Prime Minister Scott Morrison, though, has made clear the submarine pact was not a precursor to a domestic nuclear power industry, said Australian Conservation Foundation spokesman Dave Sweeney.

“Apart from the obvious links to nuclear disasters, multi-generational radioactive waste, nuclear weapons proliferation and unresolved security concerns, existing nuclear reactor technology is slow, expensive and uncompetitive,” he said.

“The much-promised, so-called, small, modular reactor technology is simply unproven.”

Daily market prices for uranium have rallied this year, mostly on the back of a speculative trend where investors have purchased physical uranium and hoarded it in a bid to trigger a rise in the commodity price.

While the trend was started several years ago by investment houses such as London-listed Yellow Cake, it has been joined this year by uranium miners like Australia’s Boss Energy, which have preferred to spend money buying the uranium other people have already mined, rather than invest in restarting their mines.

Boss Energy is expected to decide next year whether it should spend $US80 million ($110 million) restarting South Australia’s Honeymoon uranium mine.

Daily market prices for uranium have rallied from less than $US30 per tonne to more than $US40 per tonne over the past three months, although most nuclear power generators buy their uranium on longer-term contracts.

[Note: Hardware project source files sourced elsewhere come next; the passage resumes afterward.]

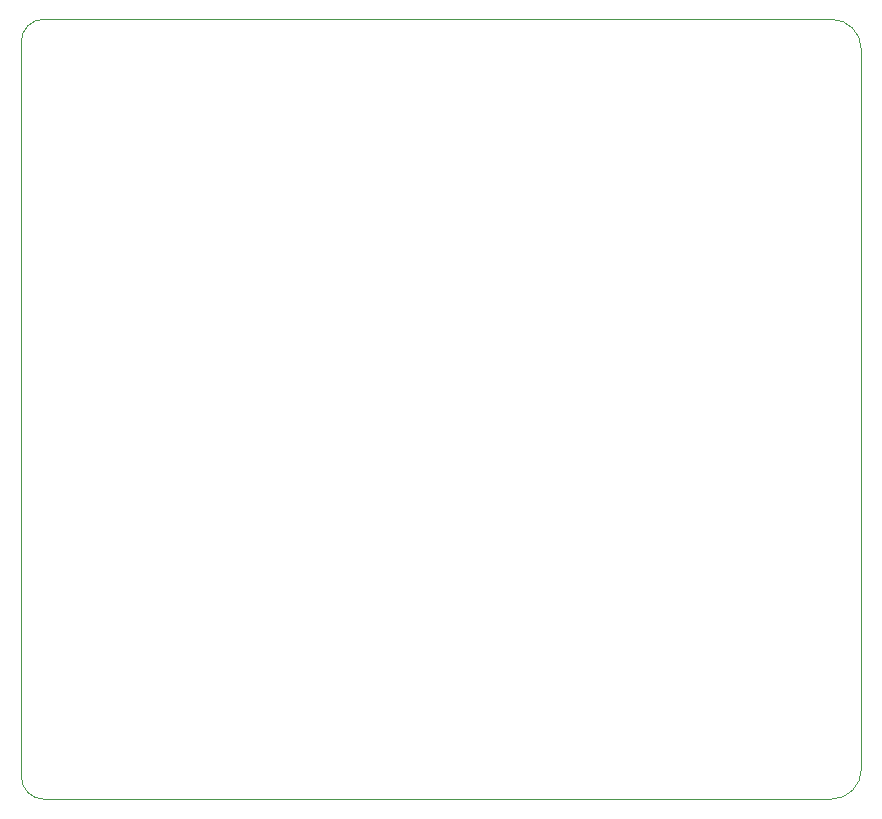
<source format=gbr>
G04 #@! TF.GenerationSoftware,KiCad,Pcbnew,(5.1.9)-1*
G04 #@! TF.CreationDate,2023-04-15T15:35:37-07:00*
G04 #@! TF.ProjectId,RELAYC,52454c41-5943-42e6-9b69-6361645f7063,rev?*
G04 #@! TF.SameCoordinates,Original*
G04 #@! TF.FileFunction,Profile,NP*
%FSLAX46Y46*%
G04 Gerber Fmt 4.6, Leading zero omitted, Abs format (unit mm)*
G04 Created by KiCad (PCBNEW (5.1.9)-1) date 2023-04-15 15:35:37*
%MOMM*%
%LPD*%
G01*
G04 APERTURE LIST*
G04 #@! TA.AperFunction,Profile*
%ADD10C,0.050000*%
G04 #@! TD*
G04 APERTURE END LIST*
D10*
X132080000Y-60325000D02*
G75*
G02*
X134620000Y-62865000I0J-2540000D01*
G01*
X134620000Y-123825000D02*
G75*
G02*
X132080000Y-126365000I-2540000J0D01*
G01*
X65405000Y-126365000D02*
G75*
G02*
X63500000Y-124460000I0J1905000D01*
G01*
X63500000Y-62230000D02*
G75*
G02*
X65405000Y-60325000I1905000J0D01*
G01*
X63500000Y-124460000D02*
X63500000Y-62230000D01*
X132080000Y-126365000D02*
X65405000Y-126365000D01*
X134620000Y-62865000D02*
X134620000Y-123825000D01*
X65405000Y-60325000D02*
X132080000Y-60325000D01*
M02*

</source>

Uranium bulls are closely watching energy policy in Japan, which idled almost 50 nuclear power stations in the wake of the March 2011 disaster, when an earthquake and tsunami hit a nuclear power station in Fukushima province and caused a nuclear meltdown.

The vast majority of Japan’s nuclear power stations remain idled, however there have been signs the Japanese government may consider restarts amid record high gas prices and a cabinet reshuffle after the exit of former Prime Minister Yoshihide Suga.

The five-year plan published by the Chinese government earlier this year also flagged the ongoing construction of new nuclear power stations.

BHP has pledged to have net zero emissions, a goal that includes the “Scope 3” emissions of customers, by 2050 and will require its suppliers and shipping providers to also have net zero emissions by 2050.

BHP has also vowed to ensure its emissions in June 2030 are 30 per cent lower than in June 2020.

BHP has pledged to work with steelmakers and other customers on emission reduction but conceded it could not set a target for them.

Steelmakers generate close to 75 per cent of BHP’s Scope 3 emissions and close to 72 per cent of total emissions in the company’s value chain.